The U.S. Navy has until May 1 to present a new environmental impact statement on effects of noise from the EA-18G Growler jets based at Naval Air Station Whidbey Island.

U.S. District Court Judge Richard Jones set the deadline in his Aug. 16 ruling and termed the Navy's failings serious violations of the National Environmental Policy Act requiring a new EIS.

He noted, "[T]his Court found that the Navy 'selected methods of evaluating data that supported its goal of increasing Growler operations' and 'turned a blind eye to data that would not support this intended result.'"

Jones' order was on a motion by Citizens of Ebey's Reserve and Washington's attorney general to include specific requirements be added to his September 2023 decision that the Navy must prepare a new EIS for its expanded Growler operations at NAS Whidbey. The Court in 2021 had ruled against the Navy on four counts and ordered the plaintiffs and the Navy to negotiate interim remedies to be in effect until a revised EIS was put in place after COER and the state sued the Navy over its failure to meet the requirements of the NEPA.

One option for alleviating the noise appears to be moving the jets to California.

The order, "in part, requires the U.S. Navy to study changing Boeing EA-18G Growler operations from NAS Whidbey Island in Washington State to Southern California's NAF El Centro."

Jones did reject a key COER argument when it offered "new data and information showing that reversion to the prior practice allocations between Ault Field in Oak Harbor and the Outlying Field would reduce the impacts on civilians while the overall number of training operations would stay the same,"
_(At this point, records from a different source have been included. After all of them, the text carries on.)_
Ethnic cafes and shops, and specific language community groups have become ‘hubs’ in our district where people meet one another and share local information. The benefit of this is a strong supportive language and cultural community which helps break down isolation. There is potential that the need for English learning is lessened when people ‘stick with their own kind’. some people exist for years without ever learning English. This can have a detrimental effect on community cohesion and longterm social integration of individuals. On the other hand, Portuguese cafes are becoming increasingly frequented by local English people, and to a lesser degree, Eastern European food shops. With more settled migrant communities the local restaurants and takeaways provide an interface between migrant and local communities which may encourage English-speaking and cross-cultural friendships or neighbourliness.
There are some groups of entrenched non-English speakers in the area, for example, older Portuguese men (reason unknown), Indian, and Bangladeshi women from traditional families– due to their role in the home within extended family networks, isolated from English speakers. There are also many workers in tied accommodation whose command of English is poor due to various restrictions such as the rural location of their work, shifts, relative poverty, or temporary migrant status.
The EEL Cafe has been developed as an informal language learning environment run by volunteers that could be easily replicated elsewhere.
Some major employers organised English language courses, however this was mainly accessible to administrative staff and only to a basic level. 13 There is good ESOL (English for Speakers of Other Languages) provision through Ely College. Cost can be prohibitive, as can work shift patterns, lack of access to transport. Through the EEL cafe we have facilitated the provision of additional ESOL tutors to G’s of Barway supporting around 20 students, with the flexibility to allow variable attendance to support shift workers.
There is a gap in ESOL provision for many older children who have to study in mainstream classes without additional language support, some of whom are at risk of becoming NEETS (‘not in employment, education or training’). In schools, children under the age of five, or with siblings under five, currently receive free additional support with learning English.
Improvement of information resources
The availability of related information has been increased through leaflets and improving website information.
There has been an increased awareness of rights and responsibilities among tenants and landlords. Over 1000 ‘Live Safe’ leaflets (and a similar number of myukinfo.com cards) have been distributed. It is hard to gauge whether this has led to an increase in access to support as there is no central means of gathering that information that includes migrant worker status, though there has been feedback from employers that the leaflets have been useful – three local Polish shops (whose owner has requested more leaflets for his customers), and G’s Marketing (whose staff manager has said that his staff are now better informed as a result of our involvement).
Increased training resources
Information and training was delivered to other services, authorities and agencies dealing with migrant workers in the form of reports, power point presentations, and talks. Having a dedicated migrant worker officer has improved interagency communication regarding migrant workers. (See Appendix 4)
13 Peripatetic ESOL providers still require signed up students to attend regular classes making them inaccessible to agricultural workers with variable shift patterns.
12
In denying the request, Jones ruled that the court would not second-guess senior military officials' professional judgments and that "this 'not-in-my-backyard' approach subverts the public interest by proposing shifting noise to another, more populated community."

The Navy League of Oak Harbor in a press release noted this challenges "nearly all of the activists' primary goals."

"In other words, the court rejected the proposition that the activists knew better than the Navy about the importance of the Growler and OLF Coupeville," the Navy League stated.

In its press release, COER's chairperson, Bob Wilbur, said the group may appeal the decision regarding deference to military expertise. "That rationale places an impossible burden on the plaintiffs that can never be overcome because whatever the military says goes," he said.